Атташе катался на своей бисиклетке в окрестностях Вашингтона. Ему захотелось утолить жажду и закусить. На пути стоял кабачок, и атташе вошел в кабачок, переполненный грязным народом, в числе которого были и негры. Атташе не успел еще выбрать себе место, где бы расположиться, как кто-то закричал: «У меня украли портмоне». Произошло смятение. Женщина продолжала вопить: «У меня сейчас украли портмоне». Хозяин бросился к дверям, затворил на замок, затем подошел к телефону и вызвал полицию. «Никто отсюда не уйдет, все будут обысканы», – сказал он, обращаясь к почтенной публике. Публика была смущена и разно проявила волнующие ее чувства. Атташе сделал неосторожное движение по направлению к выходу. «Держите его, – нервно закричал кто-то, – джентльмен собирается дать тягу, держите его крепко». Несколько рук вцепились, как клещи, в атташе. Чем больше он старался от них отделаться, тем крепче его сжимали клещи и тем больше являлось охотников содействовать задержанию подозрительного субъекта. «Оставьте меня, – вопил атташе, – вы не имеете права меня трогать…» Слова эти только пуще разожгли страсти посетителей кабачка. У атташе оставались свободными только ноги, и он сделал вполне понятный, но крайне опасный в данном положении жест – он стал отбиваться ногами. Тут произошло нечто ужасное. «Джим, Джак… – кричали грубые голоса, – он брыкается, хватайте разбойника за ноги, валите его, вот так, вот так его разбойника… зачем лягает…» Никто больше не стеснялся ни в выражениях, ни в действиях. Дым стоял коромыслом. «Я дипломат, – орал во все горло атташе, – я член дипломатического корпуса», но никто его не слушал. Под предлогом задержания «разбойника», ему рвали платье, издевались над ним, в то время как какая-то чернокожая мегера, пользуясь суматохой, нещадно щипала его в самые мягкие части тела.
Появление полиции положило конец испытаниям несчастного дипломата. Клещи моментально разомкнулись. Все притихли.
– Где вор? – спросил полисмен.
– Вот он, – в один голос ответила группа хулиганов, указывая на атташе, – он собирался бежать, мы его задержали.
Тут атташе совершил капитальную ошибку. Он обратился к полисмену с требованием арестовать «этих негодяев», напавших на него, и назвался по имени: «Я такой-то, член дипломатического корпуса».
Весь кабачок разразился диким, неудержимым хохотом. Даже и полисмен улыбнулся.
– Так я и поверю, что ты дипломат… – произнес полисмен. – Я, брат, всех дипломатов в Вашингтоне в лицо знаю, меня не проведешь. А где твои бумаги?
Никаких бумаг при атташе не было.
– С него и начнем, – сказал полисмен хозяину.
Предстоял обыск.
– Вы не смеете меня трогать, – хорохорился атташе. – Справьтесь по телефону в моей миссии. Я – экстерриториален.

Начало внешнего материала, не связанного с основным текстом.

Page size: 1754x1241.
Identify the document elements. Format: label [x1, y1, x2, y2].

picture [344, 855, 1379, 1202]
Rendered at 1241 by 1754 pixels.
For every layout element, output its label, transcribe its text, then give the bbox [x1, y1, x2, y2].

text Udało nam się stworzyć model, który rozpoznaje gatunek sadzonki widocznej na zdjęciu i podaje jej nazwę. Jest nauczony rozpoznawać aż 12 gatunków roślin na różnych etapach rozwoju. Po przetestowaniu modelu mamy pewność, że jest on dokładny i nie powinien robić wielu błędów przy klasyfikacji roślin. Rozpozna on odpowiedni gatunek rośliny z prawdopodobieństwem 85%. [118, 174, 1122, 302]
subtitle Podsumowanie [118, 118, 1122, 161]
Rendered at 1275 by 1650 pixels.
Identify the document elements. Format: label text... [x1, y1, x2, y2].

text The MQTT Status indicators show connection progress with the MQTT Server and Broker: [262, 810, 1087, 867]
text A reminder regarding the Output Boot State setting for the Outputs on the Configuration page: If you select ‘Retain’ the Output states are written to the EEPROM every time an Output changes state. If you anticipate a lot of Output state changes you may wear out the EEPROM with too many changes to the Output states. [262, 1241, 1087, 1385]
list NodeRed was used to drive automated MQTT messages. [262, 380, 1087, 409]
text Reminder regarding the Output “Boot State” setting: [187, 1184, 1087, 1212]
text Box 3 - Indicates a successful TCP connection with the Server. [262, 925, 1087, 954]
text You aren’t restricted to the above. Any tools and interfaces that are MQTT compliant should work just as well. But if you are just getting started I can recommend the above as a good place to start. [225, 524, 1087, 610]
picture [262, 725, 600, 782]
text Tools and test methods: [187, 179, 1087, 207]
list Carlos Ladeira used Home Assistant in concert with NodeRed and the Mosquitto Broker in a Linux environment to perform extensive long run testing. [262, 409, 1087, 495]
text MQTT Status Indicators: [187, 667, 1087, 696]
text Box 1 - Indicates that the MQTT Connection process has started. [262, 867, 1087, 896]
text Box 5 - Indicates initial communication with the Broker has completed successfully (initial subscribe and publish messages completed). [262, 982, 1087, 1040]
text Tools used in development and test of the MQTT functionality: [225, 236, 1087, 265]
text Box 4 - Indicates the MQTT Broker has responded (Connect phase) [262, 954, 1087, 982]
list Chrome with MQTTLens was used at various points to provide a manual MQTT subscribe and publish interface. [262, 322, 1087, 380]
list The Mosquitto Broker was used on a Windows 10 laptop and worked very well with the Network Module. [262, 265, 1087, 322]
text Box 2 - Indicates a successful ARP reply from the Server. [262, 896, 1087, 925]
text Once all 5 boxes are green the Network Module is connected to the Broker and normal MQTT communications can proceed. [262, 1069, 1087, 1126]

Никто, разумеется, этого термина в кабачке не понимал, но упорство атташе потешало хулиганов, которые от души покатывались и предвкушали еще больше удовольствия от столкновения иностранного мошенника с полисменом.
Неизвестно, чем бы кончилось дело, если б не раздался женский голос из угла: «Я нашла свое портмоне. Вот оно».
Какая-то женщина, ирландка, с виду прачка, выступила вперед с грязным портмоне в руках. «Я уже давно сказала, что нашла его, только за шумом не слышно было».
Произошло замешательство.
– Напрасно беспокоили полицию, – заметил полисмен. – Простое и пустое недоразумение.
Но атташе не унимался. Он настаивал на наказании напавших на него лиц, требовал, чтобы был составлен протокол, но полисмен медлил, а хулиганы тем временем пользовались, чтобы незаметно один за другим исчезать. Атташе протестовал и угрожал полисмену пожаловаться на него за нерадение и неоказание помощи члену дипломатического корпуса.
– Идите своей дорогой, – посоветовал ему полисмен, – вы видите, ничего не произошло, факт воровства не установлен, маленькое недоразумение и больше ничего.
Закончив свой рассказ, атташе, пылая гневом, прибавил:
– Но я этого дела не оставлю. Полисмен должен быть наказан, федеральное правительство должно принести извинения моему посланнику; кроме того, они ответственны за нанесенные мне материальные убытки…
Я дал атташе выложить все, что у него накипело, и, когда он несколько успокоился, отведя душу, «знаете, – сказал я ему, – на вашем месте я бы бросил это дело.